EXERCISE TEXT

------

Grey there are many things on this forum that were lost from the early days do to ISP server issues and software crashes, I personally recovered as much as I could for Bruce, as for the discussion of transition from Pito to Orifice it was a beaten horse and all I can say is to build a Pito bench that could equal the performance of the PTS design would require 4 to 5 times the cost of materials and a BOX about 4 times as big not to mention it is not ratiometric.

This is not a flow bench race as there are no winners in that game! I think what you are working on is interesting and holds my attention on the forum and one day when I have to much time on my hands I may go down the same rabbit hole with one of my projects. But if your intention was to build a bench that was to be used to test heads and get on with engine building you most likely would of realized long ago that technology and design has changed the game and you are just wasting your time, money and energy continuing down the path you are going as stated early on in this thread. Nothing will beat a motor control for varying depression or a symmetrical box design and if it is to much work to change an internal orifice once in a blue moon (need for rotating disk) you are in the wrong game as bolting heads with intake radius and installing the valves and keepers between incremental porting session is 100 time more work.

------

DATA EXTRACTS
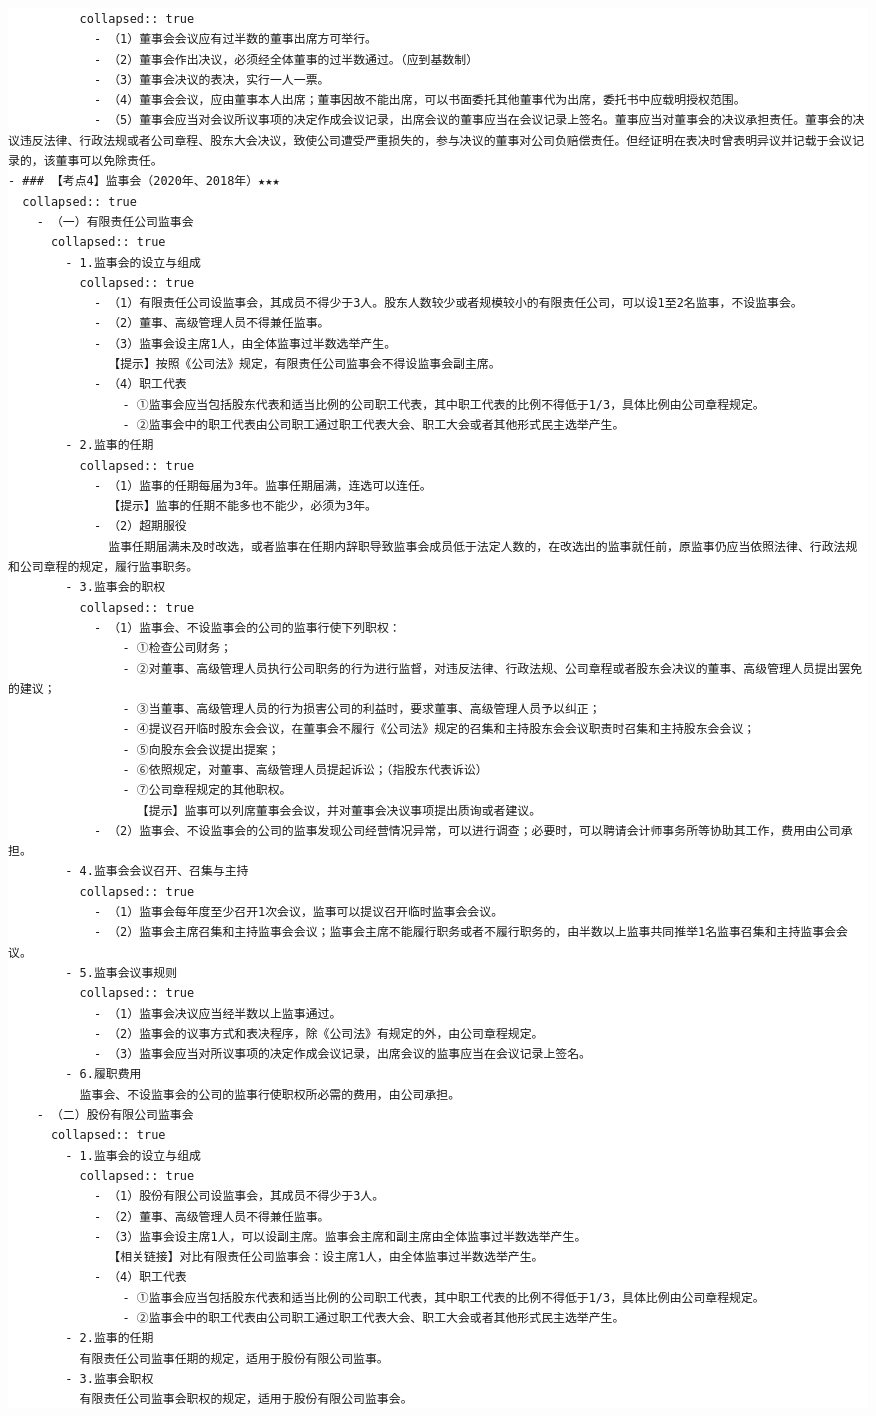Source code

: 			  collapsed:: true
				- （1）董事会会议应有过半数的董事出席方可举行。
				- （2）董事会作出决议，必须经全体董事的过半数通过。（应到基数制）
				- （3）董事会决议的表决，实行一人一票。
				- （4）董事会会议，应由董事本人出席；董事因故不能出席，可以书面委托其他董事代为出席，委托书中应载明授权范围。
				- （5）董事会应当对会议所议事项的决定作成会议记录，出席会议的董事应当在会议记录上签名。董事应当对董事会的决议承担责任。董事会的决议违反法律、行政法规或者公司章程、股东大会决议，致使公司遭受严重损失的，参与决议的董事对公司负赔偿责任。但经证明在表决时曾表明异议并记载于会议记录的，该董事可以免除责任。
	- ### 【考点4】监事会（2020年、2018年）★★★
	  collapsed:: true
		- （一）有限责任公司监事会
		  collapsed:: true
			- 1.监事会的设立与组成
			  collapsed:: true
				- （1）有限责任公司设监事会，其成员不得少于3人。股东人数较少或者规模较小的有限责任公司，可以设1至2名监事，不设监事会。
				- （2）董事、高级管理人员不得兼任监事。
				- （3）监事会设主席1人，由全体监事过半数选举产生。
				  【提示】按照《公司法》规定，有限责任公司监事会不得设监事会副主席。
				- （4）职工代表
					- ①监事会应当包括股东代表和适当比例的公司职工代表，其中职工代表的比例不得低于1/3，具体比例由公司章程规定。
					- ②监事会中的职工代表由公司职工通过职工代表大会、职工大会或者其他形式民主选举产生。
			- 2.监事的任期
			  collapsed:: true
				- （1）监事的任期每届为3年。监事任期届满，连选可以连任。
				  【提示】监事的任期不能多也不能少，必须为3年。
				- （2）超期服役
				  监事任期届满未及时改选，或者监事在任期内辞职导致监事会成员低于法定人数的，在改选出的监事就任前，原监事仍应当依照法律、行政法规和公司章程的规定，履行监事职务。
			- 3.监事会的职权
			  collapsed:: true
				- （1）监事会、不设监事会的公司的监事行使下列职权：
					- ①检查公司财务；
					- ②对董事、高级管理人员执行公司职务的行为进行监督，对违反法律、行政法规、公司章程或者股东会决议的董事、高级管理人员提出罢免的建议；
					- ③当董事、高级管理人员的行为损害公司的利益时，要求董事、高级管理人员予以纠正；
					- ④提议召开临时股东会会议，在董事会不履行《公司法》规定的召集和主持股东会会议职责时召集和主持股东会会议；
					- ⑤向股东会会议提出提案；
					- ⑥依照规定，对董事、高级管理人员提起诉讼；（指股东代表诉讼）
					- ⑦公司章程规定的其他职权。
					  【提示】监事可以列席董事会会议，并对董事会决议事项提出质询或者建议。
				- （2）监事会、不设监事会的公司的监事发现公司经营情况异常，可以进行调查；必要时，可以聘请会计师事务所等协助其工作，费用由公司承担。
			- 4.监事会会议召开、召集与主持
			  collapsed:: true
				- （1）监事会每年度至少召开1次会议，监事可以提议召开临时监事会会议。
				- （2）监事会主席召集和主持监事会会议；监事会主席不能履行职务或者不履行职务的，由半数以上监事共同推举1名监事召集和主持监事会会议。
			- 5.监事会议事规则
			  collapsed:: true
				- （1）监事会决议应当经半数以上监事通过。
				- （2）监事会的议事方式和表决程序，除《公司法》有规定的外，由公司章程规定。
				- （3）监事会应当对所议事项的决定作成会议记录，出席会议的监事应当在会议记录上签名。
			- 6.履职费用
			  监事会、不设监事会的公司的监事行使职权所必需的费用，由公司承担。
		- （二）股份有限公司监事会
		  collapsed:: true
			- 1.监事会的设立与组成
			  collapsed:: true
				- （1）股份有限公司设监事会，其成员不得少于3人。
				- （2）董事、高级管理人员不得兼任监事。
				- （3）监事会设主席1人，可以设副主席。监事会主席和副主席由全体监事过半数选举产生。
				  【相关链接】对比有限责任公司监事会：设主席1人，由全体监事过半数选举产生。
				- （4）职工代表
					- ①监事会应当包括股东代表和适当比例的公司职工代表，其中职工代表的比例不得低于1/3，具体比例由公司章程规定。
					- ②监事会中的职工代表由公司职工通过职工代表大会、职工大会或者其他形式民主选举产生。
			- 2.监事的任期
			  有限责任公司监事任期的规定，适用于股份有限公司监事。
			- 3.监事会职权
			  有限责任公司监事会职权的规定，适用于股份有限公司监事会。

------

TASK 1
Repeat part of the flow bench post, starting with "Grey there are" and going on through "is not ratiometric.".
TASK 2
In the flow bench post, what two things does the writer say nothing will beat?
TASK 3
Resume the flow bench post from the point where it stops.
The records aren't used for any of this.

RESPONSE BOX 1
Grey there are many things on this forum that were lost from the early days do to ISP server issues and software crashes, I personally recovered as much as I could for Bruce, as for the discussion of transition from Pito to Orifice it was a beaten horse and all I can say is to build a Pito bench that could equal the performance of the PTS design would require 4 to 5 times the cost of materials and a BOX about 4 times as big not to mention it is not ratiometric.

RESPONSE BOX 2
A motor control for varying depression and a symmetrical box design.

RESPONSE BOX 3
In closing to pass on some knowledge to all, if you have to adjust your orifice CD for each range/size of internal orifice all manufactured in the same manor (see above numbers) then this is a key sign that the air inside your bench does not continue to flow in a symmetrical uniform manor to the orifice...... thus it is a marker to a poor bench design elements......

Last before ever building a bench do the math to size what it is you will be working on if we use a simple formula of .2537 X CFM = HP Potential based on air How much do we need to flow REALY! Example my bench with $6.00 junk motors will flow over 500 cfm at 28" or the equivalent of 127 Hp per port! Sooo with what I work on i use a 340 CFM internal plate and it will cover the whole scale of my flow testing and is within 1cfm in calibration using a textbook sharp edge CD of +/- .62; Alsot my other internal plates 250 cfm and 500 cfm calibrate in at =/- 1cfm with a +/- .62 CD. My actual intake mode CFM for all my internal plates works out to a uniform acceptable calibration at a .6187 CD (+/- .62 :-)). As for range the 340 internal plate will also flow down to 25CFM repeatedly within 1/2 a cfm. Anything you can do to promote full/laminar flow inside the bench promotes ease and consistency of calibration across the range not to mention more stable numbers.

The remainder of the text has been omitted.